呪いのミイラ

女性から伺ったお話。


私が大学の時、ミイラについて研究している先輩がいた。

ミイラと言ってもエジプトのミイラではなく、日本の即身仏のことだ。

即身仏を、すごくざっくりした言い方をすると、悟りを開くために厳しい修行をしミイラになった徳の高いお坊さんのミイラをいう。

即身仏になる目的は、悟りを開くためだけでなく、飢饉や災害から人々を守るために人々の苦悩を一身に背負い祈願する……など、時代や僧侶によって様々。

世界中には多くのミイラが存在するが、自ら進んでミイラになっていくというのは、世界広しと言えども日本の即身仏くらいかもしれない。(現在の日本では、断食をし自分からミイラになることは自殺扱いになる。即身仏になることに協力しても、自殺ほう助になる)

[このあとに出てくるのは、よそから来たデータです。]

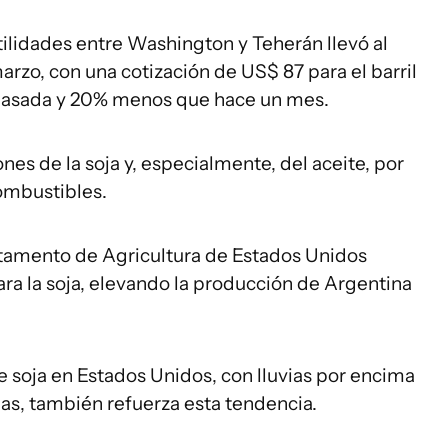
tilidades entre Washington y Teherán llevó al
arzo, con una cotización de US$ 87 para el barril
pasada y 20% menos que hace un mes.
ones de la soja y, especialmente, del aceite, por
combustibles.
rtamento de Agricultura de Estados Unidos
ra la soja, elevando la producción de Argentina
de soja en Estados Unidos, con lluvias por encima
as, también refuerza esta tendencia.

そんな珍しいミイラの虜になっていた先輩は、論文作りのフィールドワークで非常に興味深い即身仏を見つけたと言う。

それは某所の寺に保管されているミイラで、住職の話によれば、江戸時代ごろのものらしい。

当時その土地は村があり、飢饉や災害で苦しんでいた。村の寺にいた僧侶が、村人たちを救うために苦しみを一身に背負い、即身仏となって平安を祈願することを決意した。

即身仏になるための修行は非常に厳しく、苦しいものだった。僧侶は飢えと渇きに耐え切れなくなり、籠っていたお堂から逃げ出そうとした。

それを村人たちが見つけ、嫌がる僧侶を無理やり地中に埋めるために用意しておいた木箱に押し込んで、箱に閉じ込めてしまった。木箱からは僧侶の叫び声や箱を引っ掻く音が聞こえてきたが、村人たちは即身仏になってもらうために箱を地中に埋めて放置した。

数日間は僧侶の声や箱を叩く音が聞こえていたが、やがてそれも聞こえなくなり、さらに月日が経ち閉じ込められた僧侶はミイラになったのだと言う……

現在そのミイラは寺で保管されているが、撮影禁止と言われている。昔は調査目的での撮影を許可していたが、撮影した人が次々と不幸に見舞われるという怪異が起き、あまりにも不気味だということで寺の方で禁止にしたとか。

そのような曰くつきのミイラに興味を持った先輩は、住職の目を盗んで勝手にミイラを撮影して来たと自慢していた。

「写真あるよ、見る?」

と、ニヤニヤと写真の入った封筒を後輩たちにチラつかせていた。

私を含むほとんどの生徒は気味悪がって写真を見なかったが、ある男子生徒が面白半分に写真を見た。どんなものだったか後で聞いたが、大きく口を開けて恐怖に慄いた様な表情のミイラで、見た瞬間にゾッ……とするような不気味さがあったとか……。

「卒論はこのミイラについて書くよ」

と豪語していた先輩だが、卒論を書き終える前に旅先で行方不明になってしまった。

そして写真を見た男子生徒も、先輩が行方不明になった数か月後に忽然と行方をくらましてしまった。

あれから10年以上経つが、2人の消息は今も不明のままだ。